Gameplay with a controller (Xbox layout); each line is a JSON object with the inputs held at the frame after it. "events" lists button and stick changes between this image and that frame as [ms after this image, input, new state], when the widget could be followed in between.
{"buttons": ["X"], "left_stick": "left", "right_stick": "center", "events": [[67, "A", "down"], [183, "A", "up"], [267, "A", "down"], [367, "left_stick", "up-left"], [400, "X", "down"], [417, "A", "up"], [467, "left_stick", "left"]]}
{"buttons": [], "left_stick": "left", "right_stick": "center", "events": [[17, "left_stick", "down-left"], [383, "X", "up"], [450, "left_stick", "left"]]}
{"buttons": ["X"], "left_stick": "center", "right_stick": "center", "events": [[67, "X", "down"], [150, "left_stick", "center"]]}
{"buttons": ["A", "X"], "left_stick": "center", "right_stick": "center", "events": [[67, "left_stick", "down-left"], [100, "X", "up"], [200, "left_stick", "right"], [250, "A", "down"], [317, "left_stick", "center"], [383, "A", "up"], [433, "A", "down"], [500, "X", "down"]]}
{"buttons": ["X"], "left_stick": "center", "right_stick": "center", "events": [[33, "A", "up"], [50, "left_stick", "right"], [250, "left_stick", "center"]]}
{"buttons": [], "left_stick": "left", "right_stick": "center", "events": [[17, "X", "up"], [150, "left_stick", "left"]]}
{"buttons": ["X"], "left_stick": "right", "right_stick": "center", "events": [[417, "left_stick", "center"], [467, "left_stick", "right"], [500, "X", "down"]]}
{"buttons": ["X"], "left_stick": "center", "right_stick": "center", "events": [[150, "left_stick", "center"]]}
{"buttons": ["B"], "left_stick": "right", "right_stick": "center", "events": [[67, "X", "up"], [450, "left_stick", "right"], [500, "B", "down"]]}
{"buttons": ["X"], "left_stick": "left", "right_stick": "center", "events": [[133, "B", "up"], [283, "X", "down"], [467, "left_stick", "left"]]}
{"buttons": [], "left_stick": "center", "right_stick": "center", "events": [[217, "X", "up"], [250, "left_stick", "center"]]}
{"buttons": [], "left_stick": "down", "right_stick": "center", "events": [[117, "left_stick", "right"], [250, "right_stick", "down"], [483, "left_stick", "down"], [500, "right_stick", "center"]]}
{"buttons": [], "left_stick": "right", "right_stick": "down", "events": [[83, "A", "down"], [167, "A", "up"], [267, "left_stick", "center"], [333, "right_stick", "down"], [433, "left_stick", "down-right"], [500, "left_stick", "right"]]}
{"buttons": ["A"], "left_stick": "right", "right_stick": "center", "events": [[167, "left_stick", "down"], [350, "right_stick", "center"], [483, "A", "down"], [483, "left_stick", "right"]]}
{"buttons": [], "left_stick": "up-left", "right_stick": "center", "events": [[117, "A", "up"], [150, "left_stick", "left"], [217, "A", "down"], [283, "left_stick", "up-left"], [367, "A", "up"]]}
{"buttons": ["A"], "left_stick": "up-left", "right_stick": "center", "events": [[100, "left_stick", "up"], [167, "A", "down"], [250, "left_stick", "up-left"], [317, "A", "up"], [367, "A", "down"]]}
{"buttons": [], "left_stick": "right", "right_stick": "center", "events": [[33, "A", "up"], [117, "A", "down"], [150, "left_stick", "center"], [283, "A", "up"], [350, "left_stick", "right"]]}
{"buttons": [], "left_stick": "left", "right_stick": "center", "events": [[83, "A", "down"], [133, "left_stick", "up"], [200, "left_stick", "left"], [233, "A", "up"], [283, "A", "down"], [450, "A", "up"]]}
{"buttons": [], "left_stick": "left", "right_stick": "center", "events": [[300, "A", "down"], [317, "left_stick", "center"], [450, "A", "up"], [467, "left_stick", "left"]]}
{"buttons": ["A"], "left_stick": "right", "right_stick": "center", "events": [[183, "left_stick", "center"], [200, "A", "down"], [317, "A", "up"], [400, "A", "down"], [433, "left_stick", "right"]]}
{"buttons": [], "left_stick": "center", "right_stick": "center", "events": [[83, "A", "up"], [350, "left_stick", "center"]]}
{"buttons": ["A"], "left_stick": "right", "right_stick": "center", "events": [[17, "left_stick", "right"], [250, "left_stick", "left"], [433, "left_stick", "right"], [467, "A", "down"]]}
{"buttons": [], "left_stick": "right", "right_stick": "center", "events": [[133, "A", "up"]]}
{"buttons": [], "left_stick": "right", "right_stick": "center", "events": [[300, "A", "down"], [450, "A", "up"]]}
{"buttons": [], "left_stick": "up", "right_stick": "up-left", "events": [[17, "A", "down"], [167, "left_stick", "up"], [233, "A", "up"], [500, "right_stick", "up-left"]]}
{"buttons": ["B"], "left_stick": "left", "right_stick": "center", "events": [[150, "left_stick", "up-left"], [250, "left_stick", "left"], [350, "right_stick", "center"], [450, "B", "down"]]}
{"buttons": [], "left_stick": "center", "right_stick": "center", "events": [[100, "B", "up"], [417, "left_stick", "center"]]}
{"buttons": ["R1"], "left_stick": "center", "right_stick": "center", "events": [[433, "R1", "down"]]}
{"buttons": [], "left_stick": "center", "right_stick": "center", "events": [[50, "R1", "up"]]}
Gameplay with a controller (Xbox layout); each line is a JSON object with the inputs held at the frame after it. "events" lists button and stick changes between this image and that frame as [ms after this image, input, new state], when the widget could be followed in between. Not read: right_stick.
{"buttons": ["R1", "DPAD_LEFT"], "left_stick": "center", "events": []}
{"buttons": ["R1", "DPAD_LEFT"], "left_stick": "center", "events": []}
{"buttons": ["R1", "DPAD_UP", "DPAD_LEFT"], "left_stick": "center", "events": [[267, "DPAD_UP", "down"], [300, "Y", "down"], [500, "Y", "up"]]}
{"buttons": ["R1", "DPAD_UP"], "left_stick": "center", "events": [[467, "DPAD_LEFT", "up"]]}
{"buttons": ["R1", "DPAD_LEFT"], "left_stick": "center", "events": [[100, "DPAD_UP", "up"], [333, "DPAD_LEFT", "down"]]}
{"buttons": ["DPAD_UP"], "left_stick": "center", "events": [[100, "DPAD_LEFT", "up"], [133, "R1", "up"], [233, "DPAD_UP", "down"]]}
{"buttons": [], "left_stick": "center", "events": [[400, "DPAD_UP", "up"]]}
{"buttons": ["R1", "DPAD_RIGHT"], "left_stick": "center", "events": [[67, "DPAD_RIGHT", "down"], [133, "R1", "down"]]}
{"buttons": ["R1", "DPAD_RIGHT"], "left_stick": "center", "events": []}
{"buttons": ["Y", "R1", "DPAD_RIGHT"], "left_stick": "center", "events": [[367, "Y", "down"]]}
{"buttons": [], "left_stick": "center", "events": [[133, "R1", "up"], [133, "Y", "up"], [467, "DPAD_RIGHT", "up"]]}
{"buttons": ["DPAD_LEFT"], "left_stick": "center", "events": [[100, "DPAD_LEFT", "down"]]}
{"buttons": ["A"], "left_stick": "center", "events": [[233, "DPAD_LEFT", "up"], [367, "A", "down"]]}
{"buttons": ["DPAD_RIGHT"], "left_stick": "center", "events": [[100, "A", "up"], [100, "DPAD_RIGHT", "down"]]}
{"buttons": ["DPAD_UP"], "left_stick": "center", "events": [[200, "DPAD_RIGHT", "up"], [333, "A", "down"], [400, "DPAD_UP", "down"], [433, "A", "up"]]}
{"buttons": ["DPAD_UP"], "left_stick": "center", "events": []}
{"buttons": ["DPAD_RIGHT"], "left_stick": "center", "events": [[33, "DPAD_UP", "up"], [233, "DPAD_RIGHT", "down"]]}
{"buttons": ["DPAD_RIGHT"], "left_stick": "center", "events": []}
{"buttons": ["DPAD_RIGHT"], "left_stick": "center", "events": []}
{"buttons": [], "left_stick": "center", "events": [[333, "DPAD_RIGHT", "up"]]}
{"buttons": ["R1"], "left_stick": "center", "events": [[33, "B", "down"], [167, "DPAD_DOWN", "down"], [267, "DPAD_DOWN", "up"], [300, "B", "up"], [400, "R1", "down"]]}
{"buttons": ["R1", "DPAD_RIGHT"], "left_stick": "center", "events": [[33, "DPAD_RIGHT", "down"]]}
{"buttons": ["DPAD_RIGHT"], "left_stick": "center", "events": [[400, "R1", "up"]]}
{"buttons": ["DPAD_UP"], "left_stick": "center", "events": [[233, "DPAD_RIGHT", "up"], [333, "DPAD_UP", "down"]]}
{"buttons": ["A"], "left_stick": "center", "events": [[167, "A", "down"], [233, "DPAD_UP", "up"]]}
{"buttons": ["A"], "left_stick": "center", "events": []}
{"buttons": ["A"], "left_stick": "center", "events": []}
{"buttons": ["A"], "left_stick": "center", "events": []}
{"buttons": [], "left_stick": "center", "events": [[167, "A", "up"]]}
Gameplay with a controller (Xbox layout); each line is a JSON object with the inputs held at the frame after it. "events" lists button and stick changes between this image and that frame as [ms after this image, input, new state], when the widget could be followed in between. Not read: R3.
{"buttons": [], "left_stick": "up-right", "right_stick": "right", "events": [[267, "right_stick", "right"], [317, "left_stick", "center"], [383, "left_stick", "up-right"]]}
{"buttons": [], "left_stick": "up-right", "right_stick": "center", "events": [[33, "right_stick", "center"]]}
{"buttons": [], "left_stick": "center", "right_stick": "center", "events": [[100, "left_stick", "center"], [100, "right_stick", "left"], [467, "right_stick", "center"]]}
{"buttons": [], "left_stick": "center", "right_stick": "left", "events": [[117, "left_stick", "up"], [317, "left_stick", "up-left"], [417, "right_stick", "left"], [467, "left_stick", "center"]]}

* [Exercise instructions]
Where does "read" appear in the records above? Copy each line that holds it.

* [Response to the exercise]
Gameplay with a controller (Xbox layout); each line is a JSON object with the inputs held at the frame after it. "events" lists button and stick changes between this image and that frame as [ms after this image, input, new state], when the widget could be followed in between. Not read: right_stick.
Gameplay with a controller (Xbox layout); each line is a JSON object with the inputs held at the frame after it. "events" lists button and stick changes between this image and that frame as [ms after this image, input, new state], when the widget could be followed in between. Not read: R3.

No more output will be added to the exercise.